◆ **The problem**
Begin with the line in which "void Calculation(uint32_t codes)" appears and end with the final line of the entries. Retype each one exactly and add nothing.

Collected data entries
────────────────
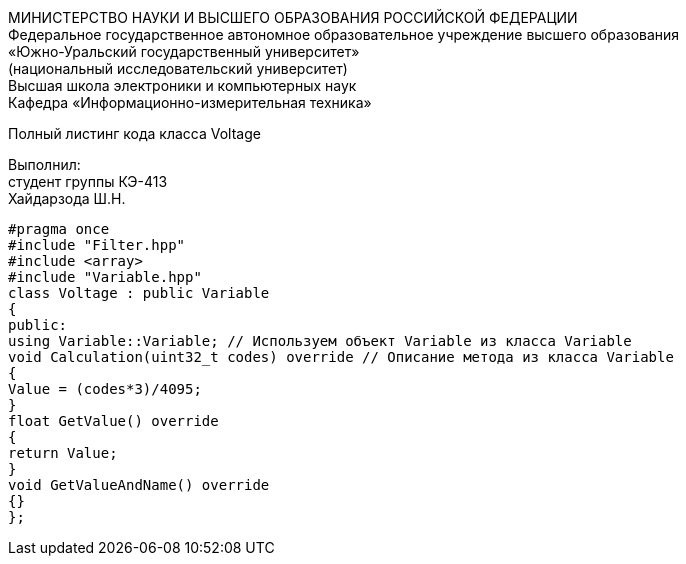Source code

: :toc:
:toc-title: Оглавление

[.text-center]
МИНИСТЕРСТВО НАУКИ И ВЫСШЕГО ОБРАЗОВАНИЯ РОССИЙСКОЙ ФЕДЕРАЦИИ +
Федеральное государственное автономное образовательное учреждение высшего образования +
«Южно-Уральский государственный университет» +
(национальный исследовательский университет) +
Высшая школа электроники и компьютерных наук +
Кафедра «Информационно-измерительная техника»

[.text-center]

Полный листинг кода класса Voltage

[.text-right]
Выполнил: +
студент группы КЭ-413 +
Хайдарзода Ш.Н.

[source, c]
#pragma once
#include "Filter.hpp"
#include <array>
#include "Variable.hpp"
class Voltage : public Variable
{
public:
using Variable::Variable; // Используем объект Variable из класса Variable
void Calculation(uint32_t codes) override // Описание метода из класса Variable
{
Value = (codes*3)/4095;
}
float GetValue() override
{
return Value;
}
void GetValueAndName() override
{}
};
────────────────
◆ **Finished task**
void Calculation(uint32_t codes) override // Описание метода из класса Variable
{
Value = (codes*3)/4095;
}
float GetValue() override
{
return Value;
}
void GetValueAndName() override
{}
};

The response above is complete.